Allscripts Healthcare Solutions, Inc. announced on Monday adopted a shareholder rights plan, also commonly called a “poison pill” to protect itself from any potential hostile takeover approaches in the wake of firing the chairman and departure of three board members that sent its stock price tumbling 34% since April 26. The New York Hedge Fund that holds 4.9% of the company along with other large shareholders demanded the resignation of CEO Glen Tullman citing weak forecast reporting a 54% decline in first quarter profits and issues with the execution of integrating Eclipsys Corp, the software vendor that it bought two years ago for $1.3 billion in stock.

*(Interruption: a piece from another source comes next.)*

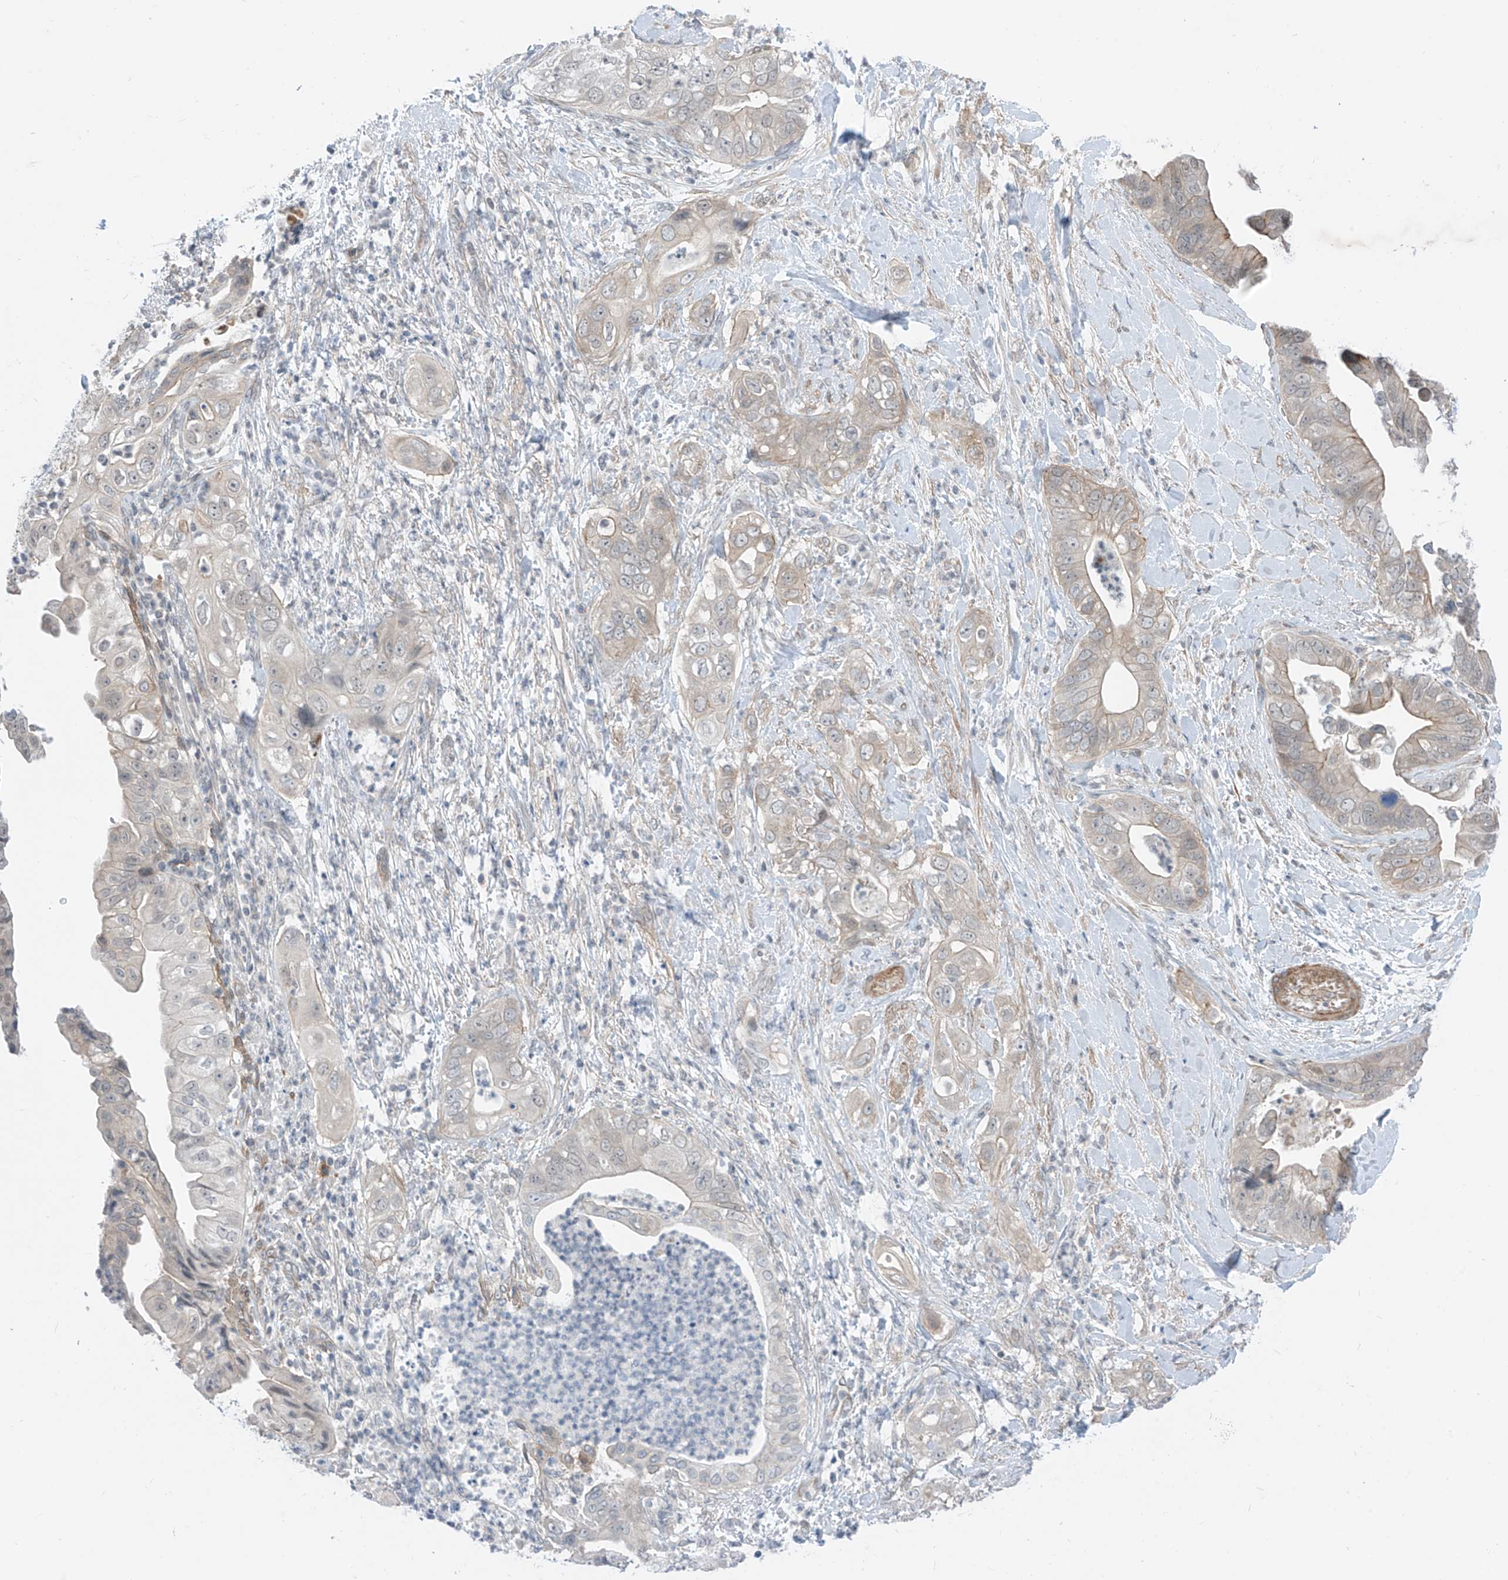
{"staining": {"intensity": "weak", "quantity": "<25%", "location": "cytoplasmic/membranous"}, "tissue": "pancreatic cancer", "cell_type": "Tumor cells", "image_type": "cancer", "snomed": [{"axis": "morphology", "description": "Adenocarcinoma, NOS"}, {"axis": "topography", "description": "Pancreas"}], "caption": "The histopathology image shows no significant staining in tumor cells of adenocarcinoma (pancreatic).", "gene": "ABLIM2", "patient": {"sex": "female", "age": 78}}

Under the shareholder rights plan, stockholders will receive rights to purchase shares of a new series of preferred stock in certain circumstances. The rights will be exercisable if a person or group, without board approval, acquires 10% or more of Allscripts’ common stock. The plan exempts any person or group already owning 10% or more of Allscripts’ shares, but it may be exercisable if they acquire any additional shares. The plan will expire May 6, 2013.
In a Monday statement, newly named Chairman Dennis Chookaszian said the board believes that the current share price does not reflect the company’s long-term potential. Chookaszian said the anti-takeover measure was “a temporary measure that is consistent with the board’s fiduciary duties.”